The get_www_authenticated_header() looks like this:

  def get_www_authenticate_header(self) -> Dict[str, str]:
      """Get WWW-Authenticate header for 401 responses."""
      return {
          "WWW-Authenticate": f'Bearer realm="mcp-server", resource_metadata="http://localhost:9000/.well-known/oauth-protected-resource"'
      }

If you look closely, you’ll see our resource_metadata response points to /.well-known/oauth-protected-resource. We haven’t implemented that, but we will do so in the next step.

We should be able to test our implementation up until this point. In a terminal run the following:

❯ ./test_step6.sh

This will start the server and run steps against it to verify it is working correctly. You should see something similar to the following when the tests complete:

echo "🎉 Step 6 tests completed successfully!"
echo "✅ JWT token validation is working"
echo "✅ Authentication is enforced for MCP requests"
echo "✅ Authenticated users can access all MCP functionality"
echo "✅ User context is included in responses"
echo "✅ Invalid tokens are properly rejected"

| STATED TASK A |
In the MCP server authentication tutorial, which path does the resource_metadata value in the WWW-Authenticate header point to?
| STATED TASK B |
Carry the MCP server authentication tutorial on from its final line.

| INFORMATION SHOWN |

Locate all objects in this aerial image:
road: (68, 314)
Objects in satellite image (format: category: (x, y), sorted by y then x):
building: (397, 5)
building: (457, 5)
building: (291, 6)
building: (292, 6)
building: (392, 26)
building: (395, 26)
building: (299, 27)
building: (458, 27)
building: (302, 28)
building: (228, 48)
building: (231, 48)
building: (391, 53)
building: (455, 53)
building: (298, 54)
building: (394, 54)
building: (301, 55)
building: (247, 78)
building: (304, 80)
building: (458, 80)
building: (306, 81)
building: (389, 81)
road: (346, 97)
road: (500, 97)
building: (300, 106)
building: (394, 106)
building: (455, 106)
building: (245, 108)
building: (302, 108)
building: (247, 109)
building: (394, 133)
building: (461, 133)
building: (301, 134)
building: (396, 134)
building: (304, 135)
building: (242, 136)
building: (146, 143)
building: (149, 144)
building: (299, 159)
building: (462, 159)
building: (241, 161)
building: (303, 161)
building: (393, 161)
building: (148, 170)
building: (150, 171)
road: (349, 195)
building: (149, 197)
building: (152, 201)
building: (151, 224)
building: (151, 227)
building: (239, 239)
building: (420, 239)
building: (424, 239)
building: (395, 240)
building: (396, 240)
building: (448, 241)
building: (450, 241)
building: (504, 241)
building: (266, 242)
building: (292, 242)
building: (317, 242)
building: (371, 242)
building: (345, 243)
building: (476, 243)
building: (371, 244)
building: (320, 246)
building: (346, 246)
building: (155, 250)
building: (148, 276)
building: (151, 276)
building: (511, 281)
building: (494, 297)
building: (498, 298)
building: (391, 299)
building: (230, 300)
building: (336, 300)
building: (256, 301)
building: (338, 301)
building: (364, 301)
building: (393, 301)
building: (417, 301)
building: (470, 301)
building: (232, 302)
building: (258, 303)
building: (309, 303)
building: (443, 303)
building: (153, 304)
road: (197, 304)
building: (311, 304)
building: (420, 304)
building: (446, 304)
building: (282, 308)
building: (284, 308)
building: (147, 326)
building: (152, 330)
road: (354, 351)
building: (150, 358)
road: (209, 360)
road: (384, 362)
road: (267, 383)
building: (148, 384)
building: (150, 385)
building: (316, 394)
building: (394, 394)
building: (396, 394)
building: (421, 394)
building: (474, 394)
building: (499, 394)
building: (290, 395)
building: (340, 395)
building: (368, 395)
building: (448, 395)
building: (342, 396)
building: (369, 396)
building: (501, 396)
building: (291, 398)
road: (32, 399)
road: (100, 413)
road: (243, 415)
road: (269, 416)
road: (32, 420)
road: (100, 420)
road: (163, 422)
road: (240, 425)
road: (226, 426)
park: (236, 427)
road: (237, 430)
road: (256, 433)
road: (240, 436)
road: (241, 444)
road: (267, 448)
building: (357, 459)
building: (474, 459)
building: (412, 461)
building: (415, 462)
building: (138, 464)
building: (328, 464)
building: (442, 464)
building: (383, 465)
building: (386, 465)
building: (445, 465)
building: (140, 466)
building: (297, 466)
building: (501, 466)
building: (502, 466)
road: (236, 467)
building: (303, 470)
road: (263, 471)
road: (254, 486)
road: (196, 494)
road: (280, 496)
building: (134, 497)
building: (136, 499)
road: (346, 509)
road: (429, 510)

| EXERCISE ANSWER A |
/.well-known/oauth-protected-resource

| EXERCISE ANSWER B |
echo "✅ WWW-Authenticate headers are set correctly"
echo "✅ Ready for next step: OAuth 2.0 metadata"

We are almost there! We need to implement the oauth-protected-resource response.

Step 7: Implementing Protected Resource Metadata

Follow along with the source code for this step.

In the previous step, we implemented part of the protected resource spec (RFC 9728). The other part we need to implement for our MCP server is returning a response for the /.well-known/oauth-protected-resource which gets returned with the HTTP 401 response when a client is not authorized to call the MCP server. This allows MCP clients to dynamically discover how to authorize.

Since we are using local keys to implement the JWT checking, we will have a very simple (and not very descriptive) response to this protected resource metadata request.

    @self.app.get("/.well-known/oauth-protected-resource")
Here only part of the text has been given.